Apparently a few days ago, the Gawker network of sites was hacked and the perpetrators managed to get hold of the password database of contributors. In amongst the stuff they've republished is an anonymised list of over 188,000 entries from the password database.
Given Gawker is usually occupied by tech-savvy people, the Wall Street Journal's analysis of the database reveals, rather worryingly, how many of their users are apparently ignorant of password security, with the top three passwords being "123456", "password" and "12345678". Other notable entries included "qwerty", "letmein" and "whatever". I assume the entry they've labelled as "f---you" has been censored and originally had letters in place of the dashes. Then again, Gawker themselves presumably aren't too hot on security, since one of the top passwords was "0" - haven't they heard of setting a minimum password length?
Read the full sordid details over at this WSJ blog entry.
Comments
passwords
Well, the major commodity that WSJ, like all its corporate brothers, sells these days is fear. Not to down play what the little 4chan twits are doing, but the passwords I use for such news sites aren't as secure as what I use, say, here. And that is nothing like what I use for the bank (and I don't even have any money in the bank three weeks a month).
My Gawker pw is so dumb it didn't even make the list! Or maybe that makes it cleaver. But who really cares about their Gawker identity? I think that list of passwords would be different if Gawker was a different kind of site. At least, I hope so.
Dumb passwords
Although some people might use a dumb password for Gawker and more secure passwords elsewhere, it's fairly likely that many of the users have one set of login credentials which they use everywhere... a recipe for disaster!
I'm not quite paranoid enough to keep all my passwords in a paper notebook - besides which, I log into some sites from work as well as home. However, there is an alternative which is almost as secure - the password manager.
Password Manager software (preferably third party rather than integrated into the browser) stores all your passwords, and will offer to autofill them in on sites you visit. One that usually appears on the recommended list by both computer magazines and computer security experts is "LastPass". Your passwords are stored on their central server, but under 256-bit AES encryption, and only ever decrypted on your local computer.
To give you an idea of the safety of the encryption, an organisation called distributed.net took part in an RSA Labs challenge at the turn of the century to brute force crack a short block of text using 64-bit RC5 encryption (a slightly older standard than AES). Using the spare CPU cycles of thousands of computers, it took them nearly five years. In 2003 they started working on cracking 72-bit RC5. Despite thousands of computers worldwide tackling the problem, they're currently less than 1.5% through the keyspace after seven years. Now imagine how long it would take to crack 256-bit RC5... then bear in mind AES is a more advanced algorithm...
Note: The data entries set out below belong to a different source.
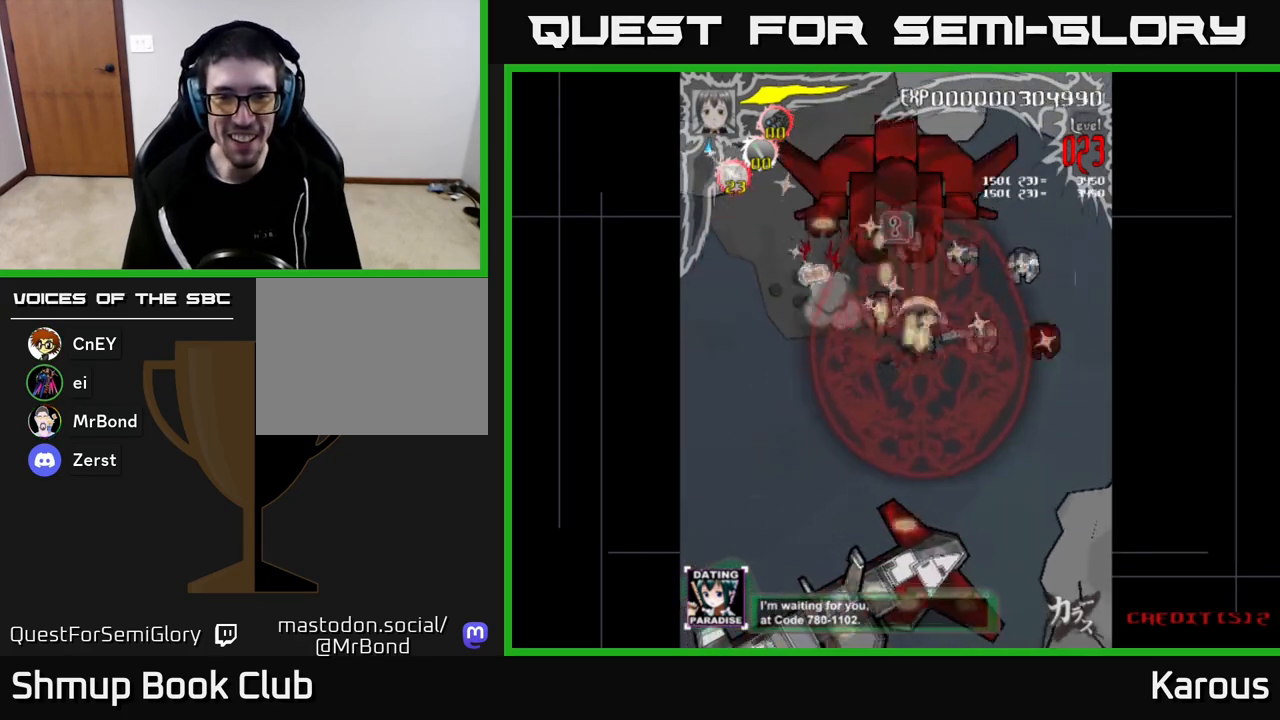
{"buttons": ["DPAD_RIGHT"], "left_stick": "down", "right_stick": "center", "events": [[83, "DPAD_DOWN", "down"], [183, "DPAD_DOWN", "up"], [317, "DPAD_DOWN", "down"], [383, "DPAD_DOWN", "up"]]}
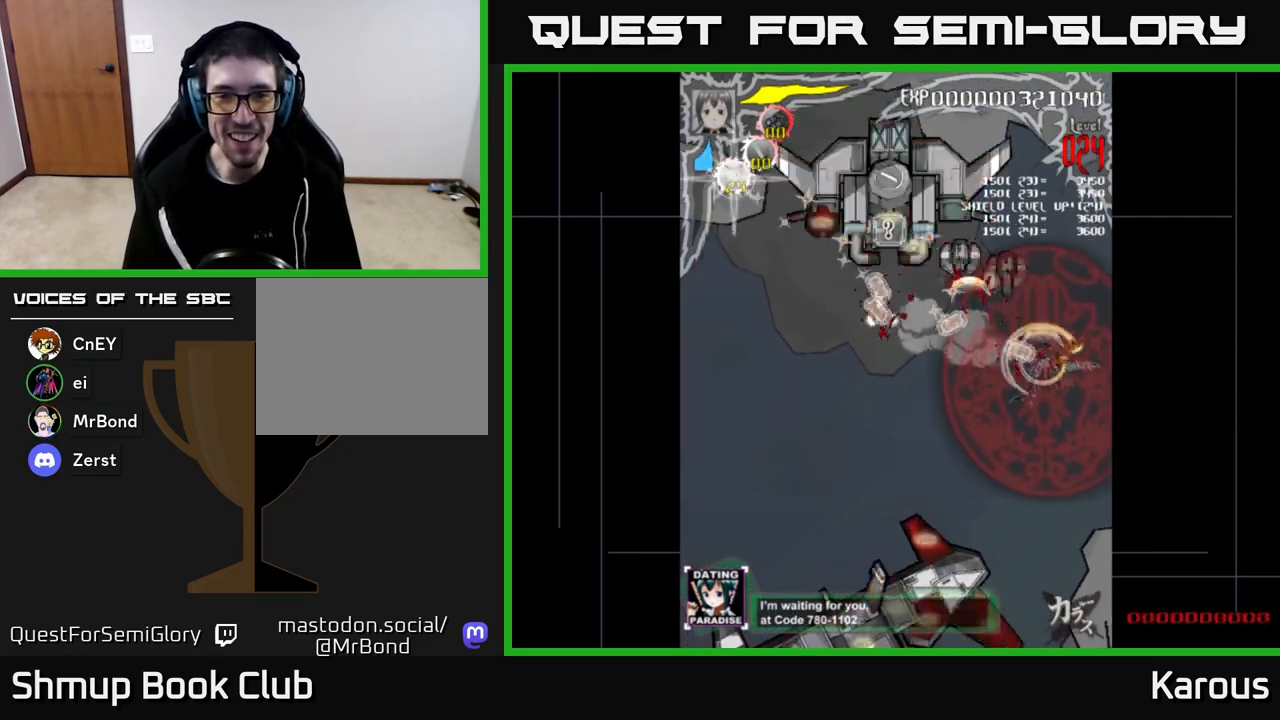
{"buttons": ["DPAD_LEFT"], "left_stick": "down", "right_stick": "center", "events": [[50, "DPAD_RIGHT", "up"], [50, "DPAD_UP", "down"], [83, "DPAD_LEFT", "down"], [217, "DPAD_LEFT", "up"], [267, "DPAD_LEFT", "down"], [433, "DPAD_UP", "up"]]}
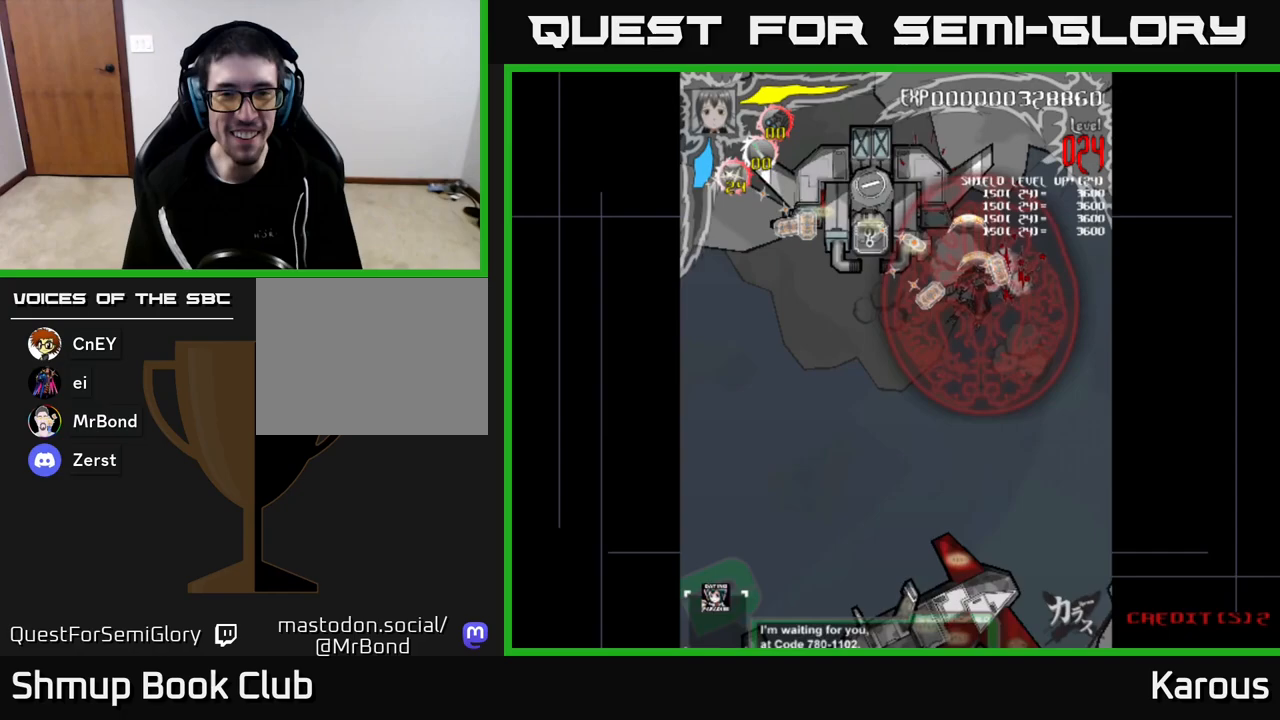
{"buttons": ["DPAD_UP", "DPAD_LEFT"], "left_stick": "down", "right_stick": "center", "events": [[167, "DPAD_UP", "down"]]}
Anyway, in addition to storing your passwords, LastPass also has a password generator, which will generate pseudo-random passwords of any length (I tend to use a minimum of 12 characters), featuring a mix of upper case, lower case, numbers and (for sites that will accept them) 'special' characters (i.e. punctuation marks). Because the program will auto-fill your login details into websites, you only need to remember one master password - which ideally should be as long as possible and difficult to guess as possible, while simultaneously being easy to remember and type (to deter shoulder surfers)·
There are 10 kinds of people in the world - those who understand binary and those who don't...
As the right side of the brain controls the left side of the body, then only left-handers are in their right mind!
Feeling Smug
Although I'm not a Gawker user, and am not affected by this, I'm feeling justified in the steps I take to maintain login security on all the sites I use. Call me paranoid, but I've never felt that the people who run websites could be trusted; not necessarily trusted to be honest, which might be an issue, but trusted to be competent enough to keep away the bad guys who are definitely dishonest.
So, with a certain degree of inconvenience, I adopted a simple firewall approach to password security: I use a different one on each site I use, and often a different login name, too. I believe this runs into the hundreds now, several of them involving important stuff. No, there is absolutely no way I can remember this stuff, so I have to write it down. It lives in a small nondescript notebook which never leaves the house. Ever. It's not online. It's not in a computer. Inconvenient? Absolutely. As inconvenient as having someone steal your password from one site and use it to cause mischief, steal your online identity, take over a website you run, or even raid your bank account? Nope.